Perut pria paruh baya itu mulai terasa keroncongan. Dia teringat telah menyimpan sebungkus roti isi kacang di saku. Namun, saat setelah membuka bungkus roti dan akan memakannya, terlihat seorang tukang becak bertubuh kurus kering sehingga terlihat tulang selangkanya mengais tempat sampah mencari sisa makanan. Tergerak hati pria paruh baya tersebut untuk berbagi makanan yang tak seberapa pada tukang becak kurus tersebut.

“Pak, mari sini! Makan ini saja,” ucap pria paruh baya itu sambil membagi dua roti miliknya.

“Tidak, Pak, tidak usah.”

Tukang becak bertubuh kurus tersebut menolak tawaran si pria paruh baya, sebab dia tahu bahwa mencari makanan di tengah situasi seperti ini sangatlah sulit dan harga pokok bahan makanan juga sangat mahal. 

“Tidak apa-apa, Pak. Jangan sungkan!” ujar si pria paruh baya lagi.

Akhirnya dengan sedikit paksaan, tukang becak bertubuh kurus tersebut akhirnya mau menerima setengah bagian roti dan memakannya dengan lahap. Di saat seperti ini sembari memakan bagian roti, pria paruh baya itu jadi teringat dengan anaknya. Apakah di tengah unjuk rasa ini anak itu sudah makan? Apakah dia baik-baik saja? Rasa kekhawatiran terus menghantui pria paruh baya tersebut. Teringat dia dengan kejadian kemarin malam. Pertengkaran antara dirinya dengan sang anak. 

“Bapak anggota pejabat pemerintah mana mengerti penderitaan rakyat. Cuma haus kekuasaan. Negara ini sedang tidak baik-baik saja. Saya tidak mau hanya diam. Saya tetap akan pergi.”

“Bapak bilang tidak ya tidak! Jangan membantah!”

Namun, yang terjadi keesokan harinya sang anak tetap pergi melakukan aksi unjuk rasa dengan kabur secara diam-diam. Sebenarnya, dia mengerti apa yang tengah terjadi pada negeri ini. Hanya saja, kondisi dan situasi tidak memungkinkan mengambil keputusan cepat. Ditambah lagi penguasa di atasnya yang dia tidak ketahui apa yang telah direncanakan oleh mereka. 

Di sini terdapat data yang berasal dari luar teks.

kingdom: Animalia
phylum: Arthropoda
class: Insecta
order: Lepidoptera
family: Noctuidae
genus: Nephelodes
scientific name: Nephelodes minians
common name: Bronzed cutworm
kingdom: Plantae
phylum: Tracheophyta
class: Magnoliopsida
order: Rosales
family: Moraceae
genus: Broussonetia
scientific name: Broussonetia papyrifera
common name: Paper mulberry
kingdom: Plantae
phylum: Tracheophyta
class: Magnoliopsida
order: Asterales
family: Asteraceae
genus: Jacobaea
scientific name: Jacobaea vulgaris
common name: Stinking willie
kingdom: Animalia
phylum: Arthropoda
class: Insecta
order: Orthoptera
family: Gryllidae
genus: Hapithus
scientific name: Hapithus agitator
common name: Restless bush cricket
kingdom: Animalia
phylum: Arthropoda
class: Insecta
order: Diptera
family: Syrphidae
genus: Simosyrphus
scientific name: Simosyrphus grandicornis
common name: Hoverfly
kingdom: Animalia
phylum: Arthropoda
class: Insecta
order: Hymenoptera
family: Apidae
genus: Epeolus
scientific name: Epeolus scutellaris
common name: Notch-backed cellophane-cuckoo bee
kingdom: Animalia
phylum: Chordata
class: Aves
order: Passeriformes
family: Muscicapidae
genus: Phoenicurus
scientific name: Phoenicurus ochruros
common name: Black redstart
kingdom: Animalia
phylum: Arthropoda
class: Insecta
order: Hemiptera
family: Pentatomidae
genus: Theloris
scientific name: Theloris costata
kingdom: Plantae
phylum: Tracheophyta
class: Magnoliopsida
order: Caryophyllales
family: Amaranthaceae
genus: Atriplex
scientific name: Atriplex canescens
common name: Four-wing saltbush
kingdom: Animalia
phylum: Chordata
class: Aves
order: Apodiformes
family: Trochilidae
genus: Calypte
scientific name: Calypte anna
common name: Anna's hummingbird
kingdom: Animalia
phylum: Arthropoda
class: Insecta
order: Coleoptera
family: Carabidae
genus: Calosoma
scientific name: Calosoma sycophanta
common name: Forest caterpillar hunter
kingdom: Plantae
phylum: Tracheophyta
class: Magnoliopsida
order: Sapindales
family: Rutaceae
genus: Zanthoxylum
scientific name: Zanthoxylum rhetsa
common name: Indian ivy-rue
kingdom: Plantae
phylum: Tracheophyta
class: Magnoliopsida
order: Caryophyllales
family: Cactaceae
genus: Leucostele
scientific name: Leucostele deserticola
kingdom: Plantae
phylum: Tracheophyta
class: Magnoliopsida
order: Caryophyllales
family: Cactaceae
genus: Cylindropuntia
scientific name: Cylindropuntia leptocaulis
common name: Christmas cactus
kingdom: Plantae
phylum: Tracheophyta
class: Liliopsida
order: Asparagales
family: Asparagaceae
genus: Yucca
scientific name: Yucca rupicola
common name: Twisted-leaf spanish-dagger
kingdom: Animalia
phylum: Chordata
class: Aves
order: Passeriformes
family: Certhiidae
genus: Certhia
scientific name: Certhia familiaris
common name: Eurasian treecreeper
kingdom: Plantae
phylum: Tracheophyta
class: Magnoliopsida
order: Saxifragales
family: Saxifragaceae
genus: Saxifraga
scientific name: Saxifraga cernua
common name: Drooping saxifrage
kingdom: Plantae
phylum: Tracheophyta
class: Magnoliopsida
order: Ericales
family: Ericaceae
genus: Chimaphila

Aksi unjuk rasa tetap berjalan. Hiruk-pikuk demonstrasi saat itu tak ada yang bisa menghentikan sebelum keputusan ditetapkan. Anak-anak muda itu tetap menyorakkan protes. Spanduk-spanduk berisi protes pun mereka angkat secara tegak agar si penguasa dapat membaca dengan jelas protes mereka. ‘Runtuhkan kabinet Dwikora,’ ‘Batalkan! Kenaikan Harga minjak’

Pria paruh baya itu memandang kerumunan mahasiswa yang melakukan unjuk rasa tersebut sembari mendoakan tidak ada sesuatu yang terjadi pada sang anak dan segera pulang dalam keadaan baik-baik saja. Dia pun berharap semoga kekacauan ini dapat cepat berlalu dan kondisi negara segera membaik.